Multi-Step Reasoning & Conversational Agents
Overview
This lesson teaches learners how to design interactive AI systems capable of multi-step reasoning, memory of context, and human-like conversation. You will learn the principles behind chat workflows, reasoning chains, and task-oriented conversational agents.
Concept Explanation
1. Multi-Step Reasoning
- LLMs can perform complex tasks by reasoning step by step rather than giving one-shot answers.
- Techniques:
- Chain-of-Thought (CoT): Guide the model to reason sequentially.
- Tree-of-Thought (ToT): Explore multiple solution paths simultaneously.
- Self-consistency: Generate multiple reasoning chains and select the most consistent answer.
- Benefits:
- Reduces errors in multi-step calculations, logic, or planning.
- Produces structured outputs that are easier to validate.
2. Conversational Agents
- Conversational agents simulate interactive dialogue and maintain context across multiple turns.
- Components:
- User Input: Question, command, or request.
- Context Memory: Keeps track of previous conversation or relevant data.
- Reasoning & Response Generation: LLM generates replies using prompts and context.
- Post-processing: Formats output, triggers actions, or queries external data.
- Key concept: A conversational agent is stateful, unlike single-turn LLM queries.
3. Context for Task-Based Interactions
- Agents need to maintain:
- Short-term memory: Current conversation context.
- Long-term memory: Persistent user information or preferences.
- Strategies:
- Chunk and summarize conversation history.
- Use embeddings for semantic search across conversation history.
- Limit context to token capacity while retaining essential information.
4. Tool-Augmented Agents
- LLMs can interact with external tools or APIs (ReAct framework):
- Search engines, databases, calculators, or internal company systems.
- This allows agents to reason, act, and retrieve data dynamically.
5. Building a Conversational Agent Workflow
- Step 1: Define task and role of the agent.
- Step 2: Set up input processing and context handling.
- Step 3: Integrate reasoning techniques (CoT, self-consistency).
- Step 4: Implement external tool calls if needed.
- Step 5: Post-process outputs for clarity, format, and action triggers.
- Step 6: Iteratively test and refine conversation flows.
Practical Examples / Prompts
- Multi-Step Reasoning
Prompt: "Plan a 3-day itinerary in Paris, considering budget, weather, and sightseeing preferences. Explain each step of the planning."
- Conversational Agent
System Message: "You are a travel assistant."

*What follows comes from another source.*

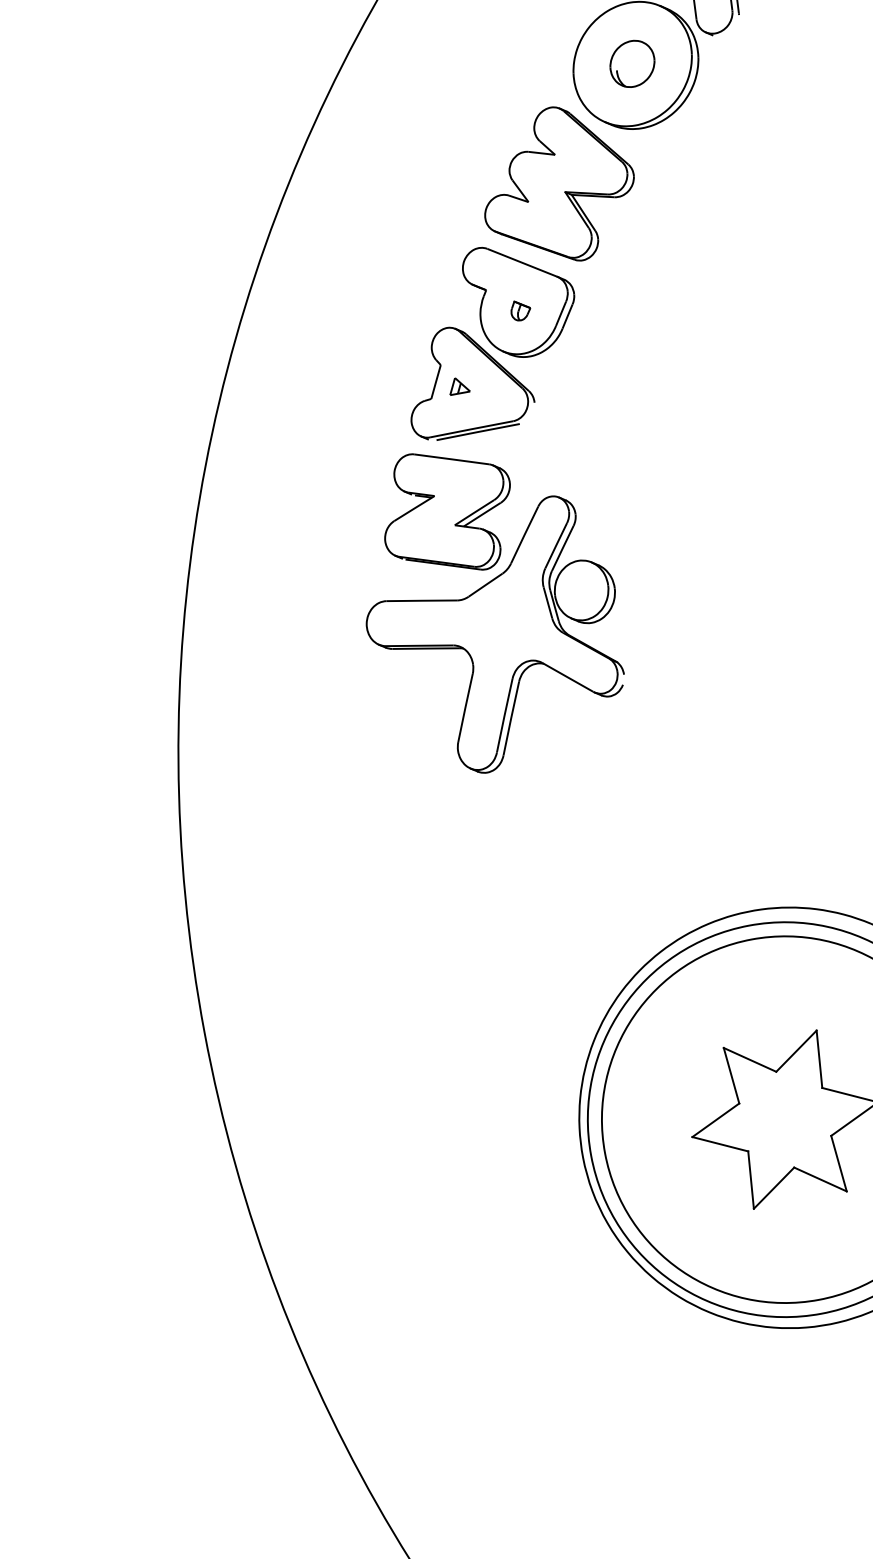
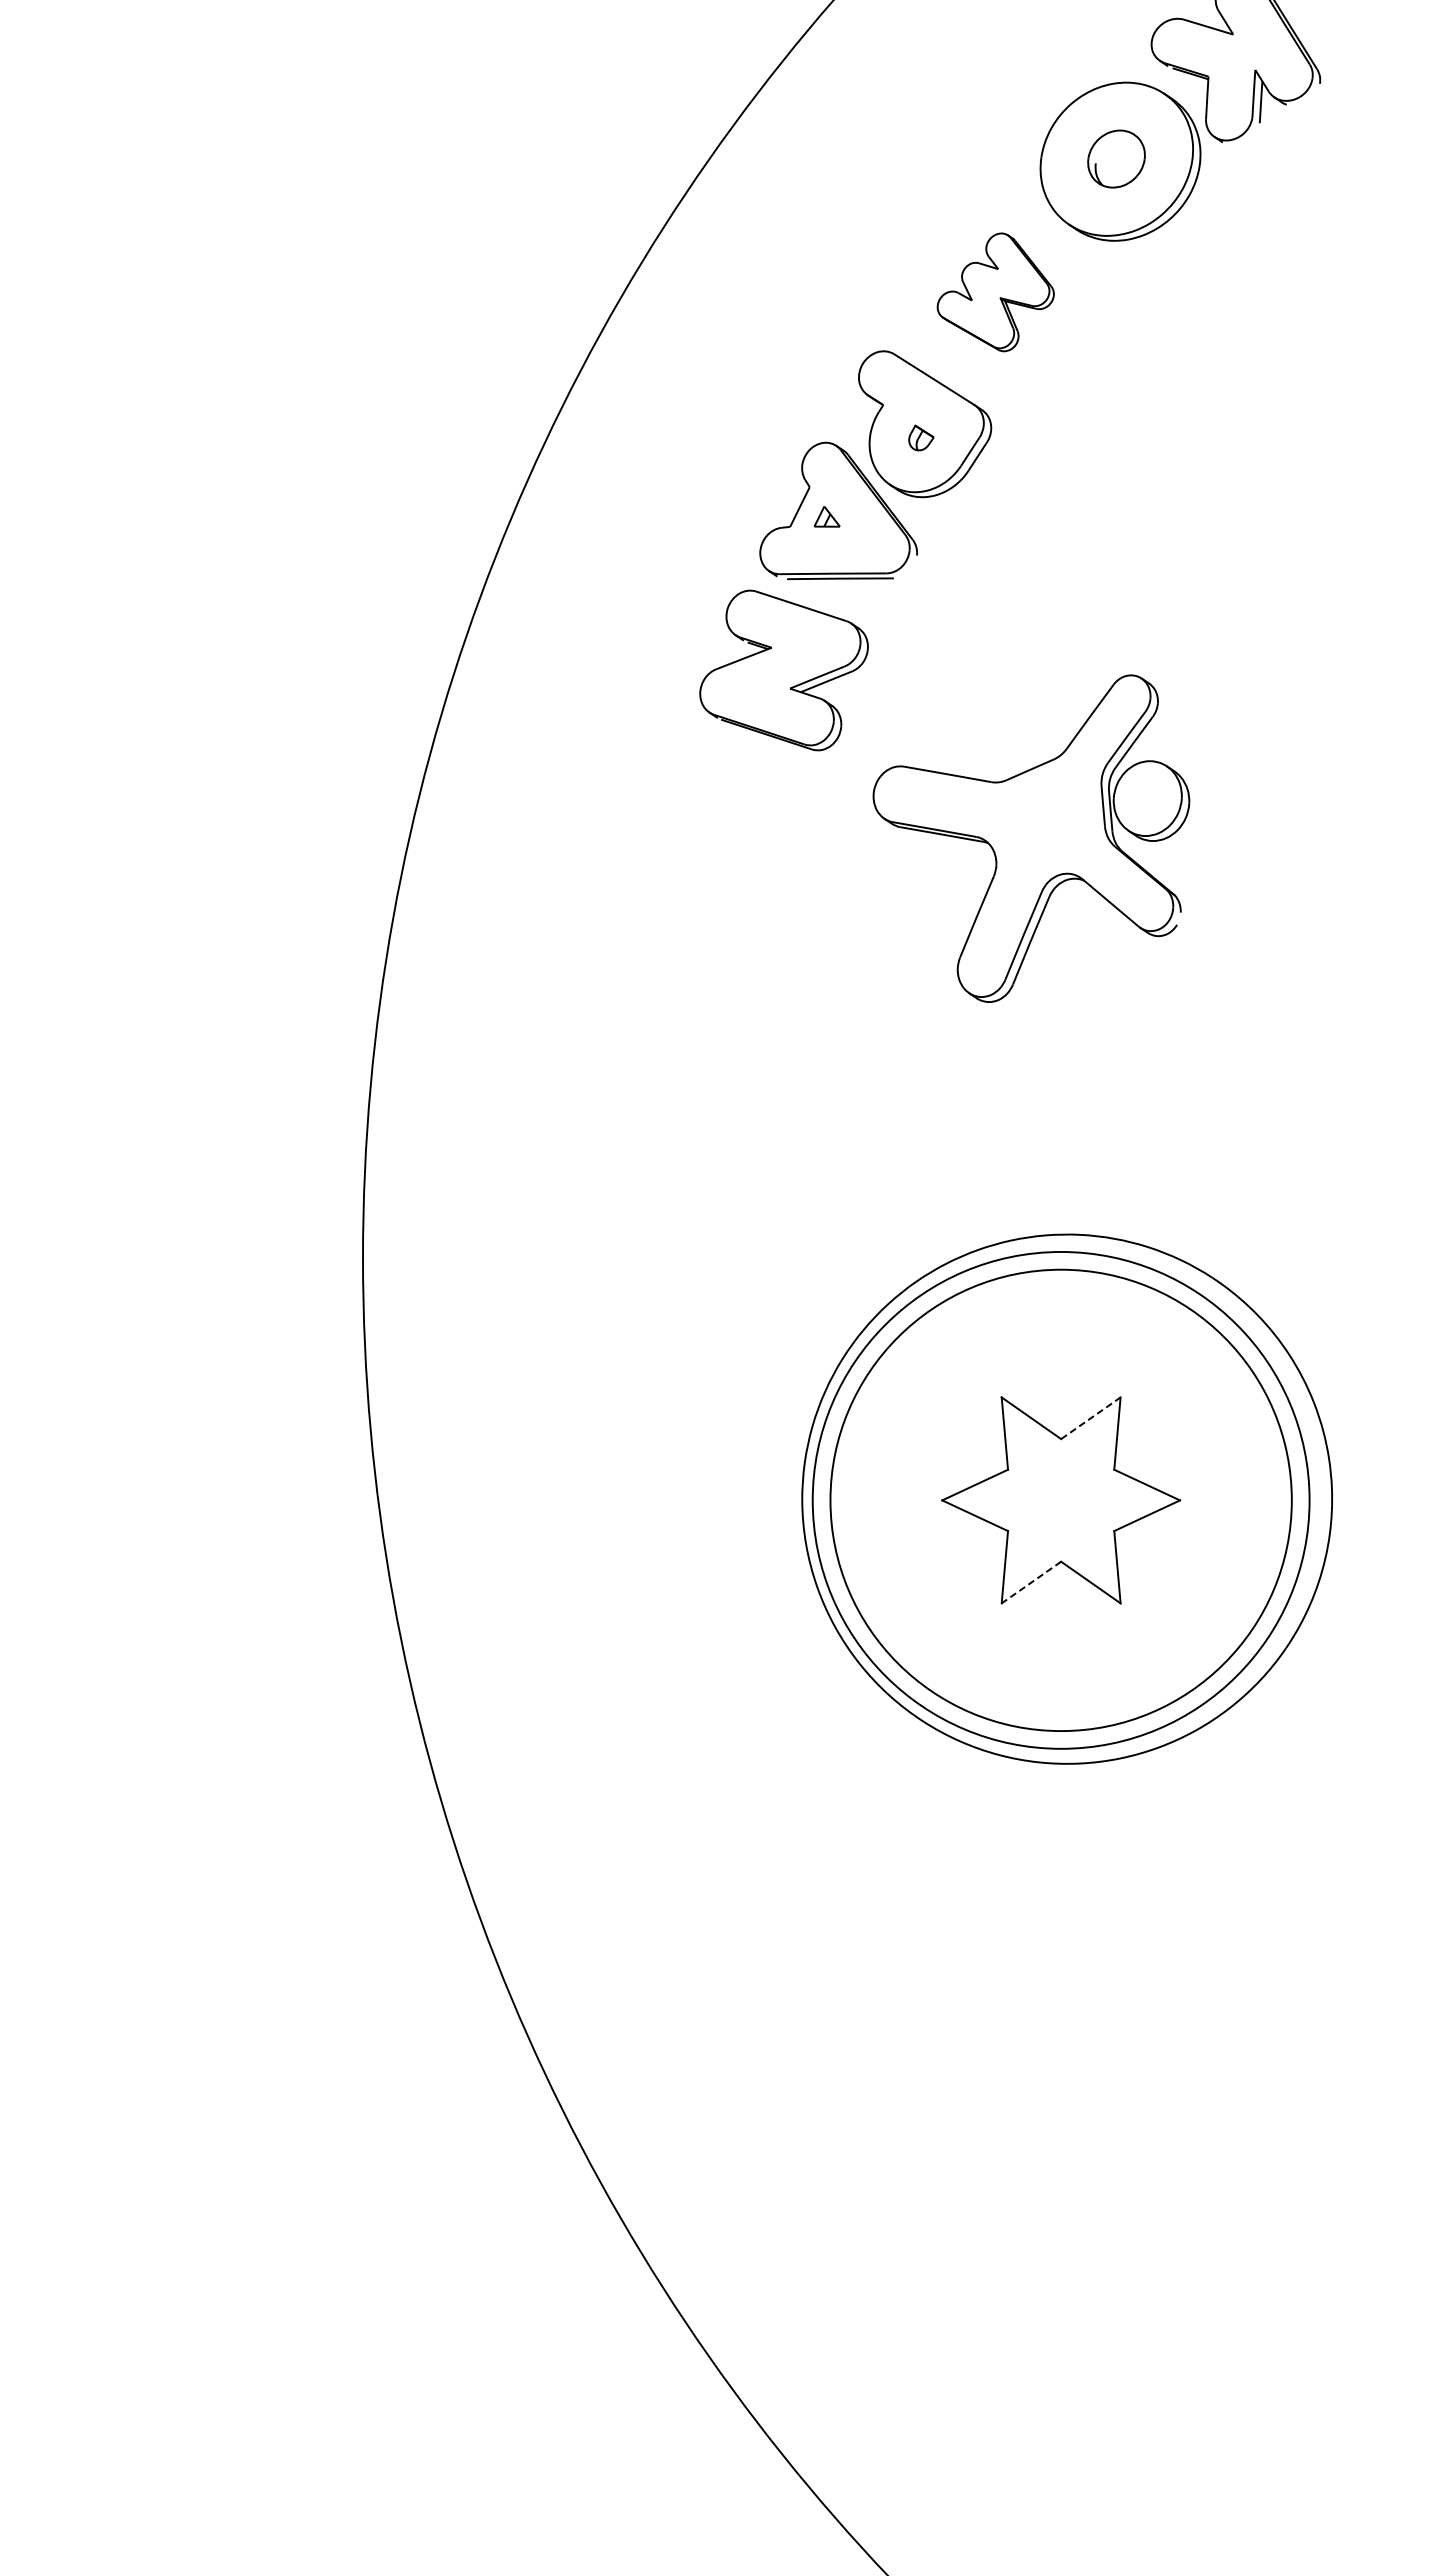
part: (557, 185) -> (995, 292), size x0.6
part: (496, 638) -> (1031, 838), moved
line: (796, 1050) -> (1091, 1417), solid -> dashed
line: (774, 1188) -> (1031, 1582), solid -> dashed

User Message: "I want to visit Paris in June."
Agent Action: Retrieve flights, hotels, and attractions.
Agent Response: "Here’s a 3-day itinerary including flights and hotel suggestions."
- Tool-Augmented Agent
Prompt: "You are an AI assistant. Retrieve today’s weather for Paris, then suggest appropriate sightseeing activities."
Hands-on Project / Exercise
Task: Build a mini conversational agent for customer support.
Steps:
- Define scope (e.g., order tracking, FAQs, returns).
- Create prompts with system instructions and role definitions.
- Implement context memory for multi-turn interactions.
- Optionally, integrate tools like product databases or shipment APIs.
- Test conversations, evaluate output accuracy, and refine prompts iteratively.
Goal: Create an agent that handles multi-turn queries reliably and provides actionable responses.
Tools & Techniques
- Frameworks: LangChain, LlamaIndex for conversation management.
- Memory Management: Store short-term and long-term context.
- Reasoning Techniques: CoT, self-consistency, ToT.
- Tool Integration: ReAct framework to interact with external APIs or databases.
- Evaluation: Test multi-turn interactions for consistency and correctness.
Audience Relevance
- Developers: Build interactive AI assistants and task-oriented agents.
- Students & Researchers: Learn multi-step reasoning and context management.
- Business Users: Automate customer support, internal help desks, or interactive reporting.
Summary & Key Takeaways
- Multi-step reasoning ensures structured, accurate outputs.
- Conversational agents are stateful and task-oriented, retaining context across turns.
- Tool integration allows agents to reason and act on real-world data.
- Iterative testing and context management are crucial for robust multi-turn applications.
- Mastery of these techniques bridges fundamentals with real-world AI application design.